> _WORK REQUEST_
Answer these questions from the abstract on DMPK and the nuclear envelope.
(a) In what region of the gene does the triplet nucleotide repeat expansion causing DM1 occur?
(b) Which protein does DMPK coimmunoprecipitate with?
(c) What two effects does overexpressing DMPK in HeLa cells or C2C12 myoblasts have?

DOCUMENT EXTRACT below:

Myotonic Dystrophy Protein Kinase Is Critical for Nuclear Envelope Integrity

Myotonic dystrophy 1 (DM1) is a multisystemic disease caused by a triplet nucleotide repeat expansion in the 3′ untranslated region of the gene coding for myotonic dystrophy protein kinase (DMPK). DMPK is a nuclear envelope (NE) protein that promotes myogenic gene expression in skeletal myoblasts. Muscular dystrophy research has revealed the NE to be a key determinant of nuclear structure, gene regulation, and muscle function. To investigate the role of DMPK in NE stability, we analyzed DMPK expression in epithelial and myoblast cells. We found that DMPK localizes to the NE and coimmunoprecipitates with Lamin-A/C. Overexpression of DMPK in HeLa cells or C2C12 myoblasts disrupts Lamin-A/C and Lamin-B1 localization and causes nuclear fragmentation. Depletion of DMPK also disrupts NE lamina, showing that DMPK is required for NE stability. Our data demonstrate for the first time that DMPK is a critical component of the NE. These novel findings suggest that reduced DMPK may contribute to NE instability, a common mechanism of skeletal muscle wasting in muscular dystrophies. Background: Triplet repeat expansions in myotonic dystrophy reduce muscle expression of myotonic dystrophy protein kinase (DMPK). Results: DMPK localizes to the nuclear envelope, and DMPK depletion disrupts the nuclear envelope. Conclusion: DMPK is critical to maintain nuclear envelope integrity. Significance: Reduced DMPK expression in myotonic dystrophy could contribute to nuclear instability, a common mechanism of muscle wasting in muscular dystrophies.

End of DOCUMENT EXTRACT.
RECORDS SHOWN below:

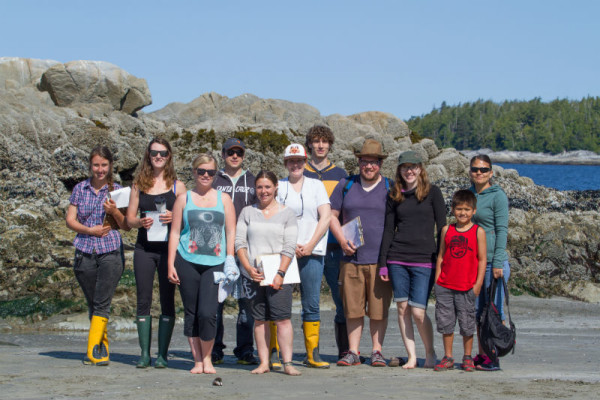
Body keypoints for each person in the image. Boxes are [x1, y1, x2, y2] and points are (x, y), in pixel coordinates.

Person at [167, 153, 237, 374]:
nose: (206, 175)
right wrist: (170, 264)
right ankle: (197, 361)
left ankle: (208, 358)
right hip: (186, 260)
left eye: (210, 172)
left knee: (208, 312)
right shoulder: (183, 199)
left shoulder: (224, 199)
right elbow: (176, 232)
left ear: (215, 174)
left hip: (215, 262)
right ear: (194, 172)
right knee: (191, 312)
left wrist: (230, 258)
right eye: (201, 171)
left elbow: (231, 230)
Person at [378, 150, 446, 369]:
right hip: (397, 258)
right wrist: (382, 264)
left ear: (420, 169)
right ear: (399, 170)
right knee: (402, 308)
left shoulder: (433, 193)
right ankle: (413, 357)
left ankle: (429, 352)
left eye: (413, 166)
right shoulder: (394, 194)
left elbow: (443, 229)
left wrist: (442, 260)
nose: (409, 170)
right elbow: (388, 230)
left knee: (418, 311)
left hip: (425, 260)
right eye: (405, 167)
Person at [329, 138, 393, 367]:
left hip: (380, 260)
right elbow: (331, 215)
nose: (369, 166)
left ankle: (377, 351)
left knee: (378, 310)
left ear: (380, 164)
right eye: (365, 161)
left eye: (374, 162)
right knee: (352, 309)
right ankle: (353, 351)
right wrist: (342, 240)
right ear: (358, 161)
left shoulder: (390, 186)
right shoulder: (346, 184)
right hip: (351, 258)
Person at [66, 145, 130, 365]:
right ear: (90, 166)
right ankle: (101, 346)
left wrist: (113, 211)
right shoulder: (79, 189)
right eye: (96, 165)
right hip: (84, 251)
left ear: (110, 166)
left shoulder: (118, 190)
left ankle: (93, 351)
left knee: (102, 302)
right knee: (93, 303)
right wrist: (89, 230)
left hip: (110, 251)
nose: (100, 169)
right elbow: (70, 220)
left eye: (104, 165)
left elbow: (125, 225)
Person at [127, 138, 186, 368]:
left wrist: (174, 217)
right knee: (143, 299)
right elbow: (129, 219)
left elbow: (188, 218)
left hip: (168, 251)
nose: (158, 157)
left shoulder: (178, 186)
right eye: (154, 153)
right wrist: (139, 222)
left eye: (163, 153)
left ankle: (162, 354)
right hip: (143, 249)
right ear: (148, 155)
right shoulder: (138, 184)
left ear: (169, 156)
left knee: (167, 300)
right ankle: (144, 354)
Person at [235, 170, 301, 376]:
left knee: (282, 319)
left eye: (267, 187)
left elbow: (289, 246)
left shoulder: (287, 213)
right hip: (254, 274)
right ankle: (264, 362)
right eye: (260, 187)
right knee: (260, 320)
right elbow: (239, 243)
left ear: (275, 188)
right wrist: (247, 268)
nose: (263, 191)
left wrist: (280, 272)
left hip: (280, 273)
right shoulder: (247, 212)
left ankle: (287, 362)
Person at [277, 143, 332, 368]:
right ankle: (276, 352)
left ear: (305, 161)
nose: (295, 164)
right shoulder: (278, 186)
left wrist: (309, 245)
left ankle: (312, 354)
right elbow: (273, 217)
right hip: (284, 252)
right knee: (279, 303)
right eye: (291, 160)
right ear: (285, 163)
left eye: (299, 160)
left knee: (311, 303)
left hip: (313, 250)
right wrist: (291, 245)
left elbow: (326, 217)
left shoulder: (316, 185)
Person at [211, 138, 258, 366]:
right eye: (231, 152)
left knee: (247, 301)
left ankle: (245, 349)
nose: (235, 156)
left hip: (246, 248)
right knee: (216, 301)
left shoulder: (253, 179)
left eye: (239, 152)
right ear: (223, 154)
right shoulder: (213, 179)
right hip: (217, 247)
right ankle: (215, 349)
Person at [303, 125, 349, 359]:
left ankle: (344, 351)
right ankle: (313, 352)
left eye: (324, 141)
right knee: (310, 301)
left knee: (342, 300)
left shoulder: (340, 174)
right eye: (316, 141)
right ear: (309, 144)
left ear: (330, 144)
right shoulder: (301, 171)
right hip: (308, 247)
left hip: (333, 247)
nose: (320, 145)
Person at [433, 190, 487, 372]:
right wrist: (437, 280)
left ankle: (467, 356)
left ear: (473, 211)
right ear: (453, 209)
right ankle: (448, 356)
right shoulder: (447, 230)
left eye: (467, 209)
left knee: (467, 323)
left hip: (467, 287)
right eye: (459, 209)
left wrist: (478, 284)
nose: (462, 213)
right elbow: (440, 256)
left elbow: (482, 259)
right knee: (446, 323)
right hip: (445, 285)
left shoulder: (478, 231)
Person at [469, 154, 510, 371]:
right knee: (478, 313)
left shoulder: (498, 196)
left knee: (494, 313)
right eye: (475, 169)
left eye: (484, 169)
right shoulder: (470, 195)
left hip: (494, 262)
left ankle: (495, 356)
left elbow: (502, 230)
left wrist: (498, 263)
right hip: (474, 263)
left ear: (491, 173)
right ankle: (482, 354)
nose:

End of RECORDS SHOWN.

> _ANSWER SECTION_
(a) The 3′ untranslated region of the gene coding for DMPK.
(b) Lamin-A/C.
(c) It disrupts Lamin-A/C and Lamin-B1 localization and causes nuclear fragmentation.